Problem to work on> Could the listing be repeated exactly, with every picture dropped?

Excerpted data>
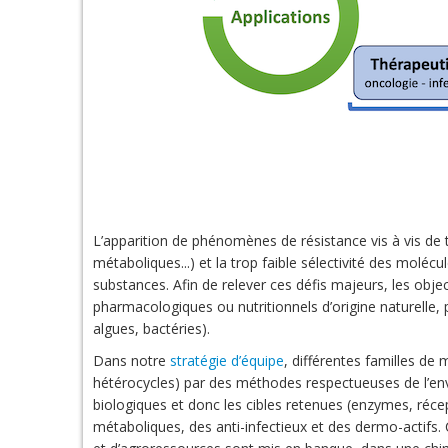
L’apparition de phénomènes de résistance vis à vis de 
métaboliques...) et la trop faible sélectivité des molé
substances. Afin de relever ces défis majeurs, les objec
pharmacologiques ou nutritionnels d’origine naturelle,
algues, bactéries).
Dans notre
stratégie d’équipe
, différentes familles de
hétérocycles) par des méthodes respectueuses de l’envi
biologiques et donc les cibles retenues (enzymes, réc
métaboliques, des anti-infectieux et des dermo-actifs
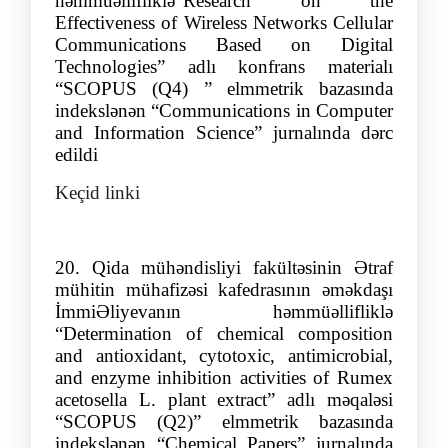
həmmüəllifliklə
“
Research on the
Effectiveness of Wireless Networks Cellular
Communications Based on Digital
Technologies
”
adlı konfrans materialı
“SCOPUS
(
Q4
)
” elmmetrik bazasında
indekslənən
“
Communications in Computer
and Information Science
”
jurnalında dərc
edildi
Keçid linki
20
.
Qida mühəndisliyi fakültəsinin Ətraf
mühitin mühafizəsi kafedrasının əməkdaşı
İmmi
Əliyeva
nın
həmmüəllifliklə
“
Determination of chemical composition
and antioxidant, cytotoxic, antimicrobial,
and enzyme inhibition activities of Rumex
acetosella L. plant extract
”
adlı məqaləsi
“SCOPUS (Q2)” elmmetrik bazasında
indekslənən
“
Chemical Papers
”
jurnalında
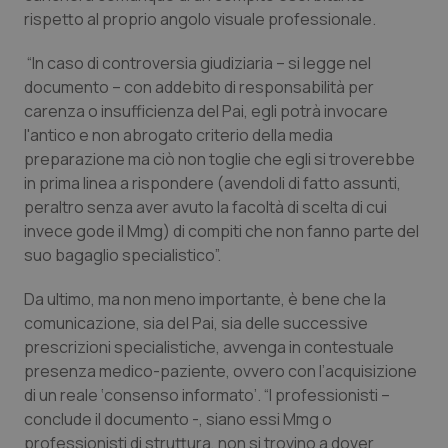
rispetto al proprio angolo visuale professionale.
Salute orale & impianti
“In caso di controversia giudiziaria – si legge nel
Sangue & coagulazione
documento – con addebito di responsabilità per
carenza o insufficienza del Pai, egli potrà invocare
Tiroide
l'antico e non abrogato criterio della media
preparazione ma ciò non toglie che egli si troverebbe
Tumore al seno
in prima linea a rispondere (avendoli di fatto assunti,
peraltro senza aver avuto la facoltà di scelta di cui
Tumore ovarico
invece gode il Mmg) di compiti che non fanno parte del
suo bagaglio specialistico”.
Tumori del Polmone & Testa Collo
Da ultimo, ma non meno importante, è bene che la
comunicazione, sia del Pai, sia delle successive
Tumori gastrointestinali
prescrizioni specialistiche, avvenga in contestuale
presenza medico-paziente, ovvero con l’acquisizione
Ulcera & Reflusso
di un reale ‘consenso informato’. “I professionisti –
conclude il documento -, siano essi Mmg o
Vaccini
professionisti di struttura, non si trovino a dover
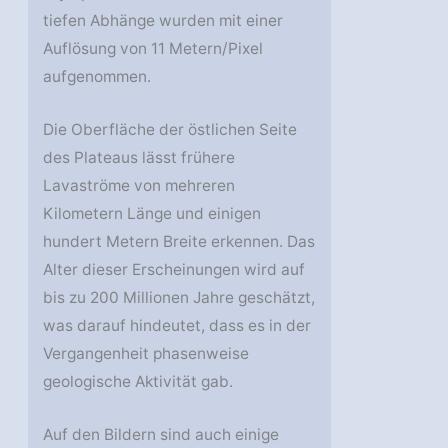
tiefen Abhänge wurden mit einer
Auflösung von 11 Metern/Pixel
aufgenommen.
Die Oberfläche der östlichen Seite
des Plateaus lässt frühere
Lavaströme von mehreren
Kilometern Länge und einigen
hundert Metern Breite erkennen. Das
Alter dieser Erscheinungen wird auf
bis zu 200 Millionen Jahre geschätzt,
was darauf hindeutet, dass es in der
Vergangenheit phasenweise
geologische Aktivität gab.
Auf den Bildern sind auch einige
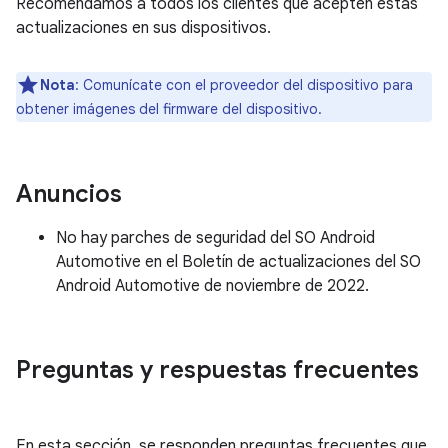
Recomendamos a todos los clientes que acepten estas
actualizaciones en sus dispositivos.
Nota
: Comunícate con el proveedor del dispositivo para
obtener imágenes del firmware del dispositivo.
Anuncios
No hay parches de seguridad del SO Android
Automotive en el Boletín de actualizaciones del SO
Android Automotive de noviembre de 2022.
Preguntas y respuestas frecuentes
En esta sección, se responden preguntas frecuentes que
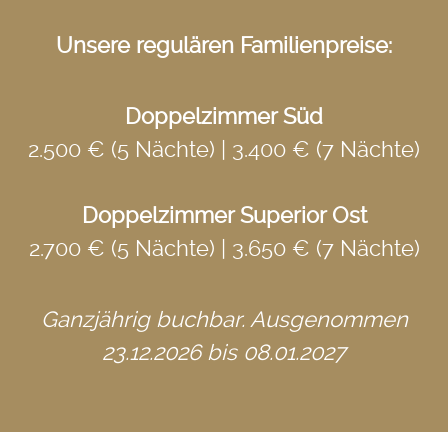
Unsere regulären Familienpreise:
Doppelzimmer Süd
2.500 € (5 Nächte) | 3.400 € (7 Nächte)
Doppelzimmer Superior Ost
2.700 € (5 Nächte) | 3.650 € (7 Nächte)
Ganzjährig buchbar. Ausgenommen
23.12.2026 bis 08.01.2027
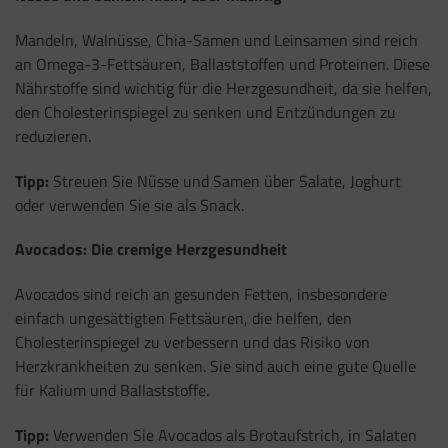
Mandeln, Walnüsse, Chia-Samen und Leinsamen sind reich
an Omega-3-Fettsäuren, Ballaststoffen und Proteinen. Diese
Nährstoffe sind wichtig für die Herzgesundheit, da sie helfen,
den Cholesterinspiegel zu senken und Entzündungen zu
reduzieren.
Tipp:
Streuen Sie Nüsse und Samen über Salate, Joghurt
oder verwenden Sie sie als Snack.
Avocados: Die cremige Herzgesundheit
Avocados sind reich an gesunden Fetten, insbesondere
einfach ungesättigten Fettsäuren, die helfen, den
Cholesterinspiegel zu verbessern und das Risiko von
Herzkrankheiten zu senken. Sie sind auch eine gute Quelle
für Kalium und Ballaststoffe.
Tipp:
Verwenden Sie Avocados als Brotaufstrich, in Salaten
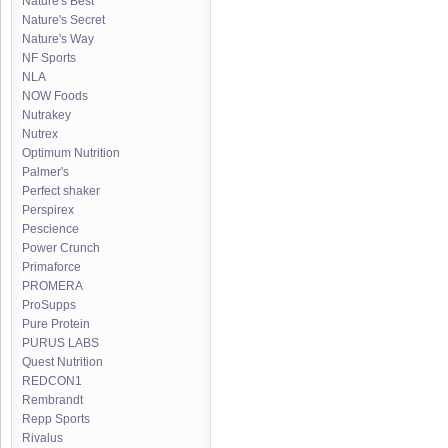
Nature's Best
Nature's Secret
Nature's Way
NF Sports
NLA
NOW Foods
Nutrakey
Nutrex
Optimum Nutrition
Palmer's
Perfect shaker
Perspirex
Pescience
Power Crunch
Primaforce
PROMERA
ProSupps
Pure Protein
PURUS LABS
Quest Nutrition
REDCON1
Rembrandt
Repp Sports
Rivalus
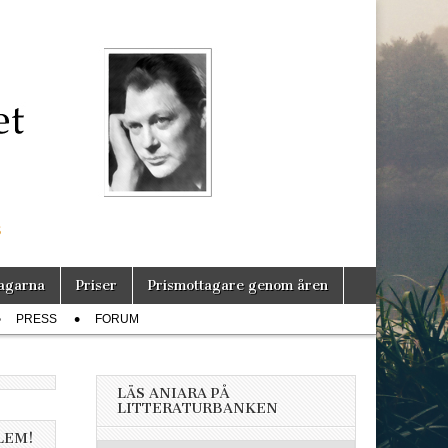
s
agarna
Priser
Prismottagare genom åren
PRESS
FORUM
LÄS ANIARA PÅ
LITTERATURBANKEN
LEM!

Result of the exercise>
L’apparition de phénomènes de résistance vis à vis de 
métaboliques...) et la trop faible sélectivité des molé
substances. Afin de relever ces défis majeurs, les objec
pharmacologiques ou nutritionnels d’origine naturelle,
algues, bactéries).
Dans notre
stratégie d’équipe
, différentes familles de
hétérocycles) par des méthodes respectueuses de l’envi
biologiques et donc les cibles retenues (enzymes, réc
métaboliques, des anti-infectieux et des dermo-actifs
həmmüəllifliklə
“
Research on the
Effectiveness of Wireless Networks Cellular
Communications Based on Digital
Technologies
”
adlı konfrans materialı
“SCOPUS
(
Q4
)
” elmmetrik bazasında
indekslənən
“
Communications in Computer
and Information Science
”
jurnalında dərc
edildi
Keçid linki
20
.
Qida mühəndisliyi fakültəsinin Ətraf
mühitin mühafizəsi kafedrasının əməkdaşı
İmmi
Əliyeva
nın
həmmüəllifliklə
“
Determination of chemical composition
and antioxidant, cytotoxic, antimicrobial,
and enzyme inhibition activities of Rumex
acetosella L. plant extract
”
adlı məqaləsi
“SCOPUS (Q2)” elmmetrik bazasında
indekslənən
“
Chemical Papers
”
jurnalında
rispetto al proprio angolo visuale professionale.
Salute orale & impianti
“In caso di controversia giudiziaria – si legge nel
Sangue & coagulazione
documento – con addebito di responsabilità per
carenza o insufficienza del Pai, egli potrà invocare
Tiroide
l'antico e non abrogato criterio della media
preparazione ma ciò non toglie che egli si troverebbe
Tumore al seno
in prima linea a rispondere (avendoli di fatto assunti,
peraltro senza aver avuto la facoltà di scelta di cui
Tumore ovarico
invece gode il Mmg) di compiti che non fanno parte del
suo bagaglio specialistico”.
Tumori del Polmone & Testa Collo
Da ultimo, ma non meno importante, è bene che la
comunicazione, sia del Pai, sia delle successive
Tumori gastrointestinali
prescrizioni specialistiche, avvenga in contestuale
presenza medico-paziente, ovvero con l’acquisizione
Ulcera & Reflusso
di un reale ‘consenso informato’. “I professionisti –
conclude il documento -, siano essi Mmg o
Vaccini
professionisti di struttura, non si trovino a dover
tiefen Abhänge wurden mit einer
Auflösung von 11 Metern/Pixel
aufgenommen.
Die Oberfläche der östlichen Seite
des Plateaus lässt frühere
Lavaströme von mehreren
Kilometern Länge und einigen
hundert Metern Breite erkennen. Das
Alter dieser Erscheinungen wird auf
bis zu 200 Millionen Jahre geschätzt,
was darauf hindeutet, dass es in der
Vergangenheit phasenweise
geologische Aktivität gab.
Auf den Bildern sind auch einige
Recomendamos a todos los clientes que acepten estas
actualizaciones en sus dispositivos.
Nota
: Comunícate con el proveedor del dispositivo para
obtener imágenes del firmware del dispositivo.
Anuncios
No hay parches de seguridad del SO Android
Automotive en el Boletín de actualizaciones del SO
Android Automotive de noviembre de 2022.
Preguntas y respuestas frecuentes
En esta sección, se responden preguntas frecuentes que
Unsere regulären Familienpreise:
Doppelzimmer Süd
2.500 € (5 Nächte) | 3.400 € (7 Nächte)
Doppelzimmer Superior Ost
2.700 € (5 Nächte) | 3.650 € (7 Nächte)
Ganzjährig buchbar. Ausgenommen
23.12.2026 bis 08.01.2027
Mandeln, Walnüsse, Chia-Samen und Leinsamen sind reich
an Omega-3-Fettsäuren, Ballaststoffen und Proteinen. Diese
Nährstoffe sind wichtig für die Herzgesundheit, da sie helfen,
den Cholesterinspiegel zu senken und Entzündungen zu
reduzieren.
Tipp:
Streuen Sie Nüsse und Samen über Salate, Joghurt
oder verwenden Sie sie als Snack.
Avocados: Die cremige Herzgesundheit
Avocados sind reich an gesunden Fetten, insbesondere
einfach ungesättigten Fettsäuren, die helfen, den
Cholesterinspiegel zu verbessern und das Risiko von
Herzkrankheiten zu senken. Sie sind auch eine gute Quelle
für Kalium und Ballaststoffe.
Tipp:
Verwenden Sie Avocados als Brotaufstrich, in Salaten
Nature's Best
Nature's Secret
Nature's Way
NF Sports
NLA
NOW Foods
Nutrakey
Nutrex
Optimum Nutrition
Palmer's
Perfect shaker
Perspirex
Pescience
Power Crunch
Primaforce
PROMERA
ProSupps
Pure Protein
PURUS LABS
Quest Nutrition
REDCON1
Rembrandt
Repp Sports
Rivalus
s
agarna
Priser
Prismottagare genom åren
PRESS
FORUM
LÄS ANIARA PÅ
LITTERATURBANKEN
LEM!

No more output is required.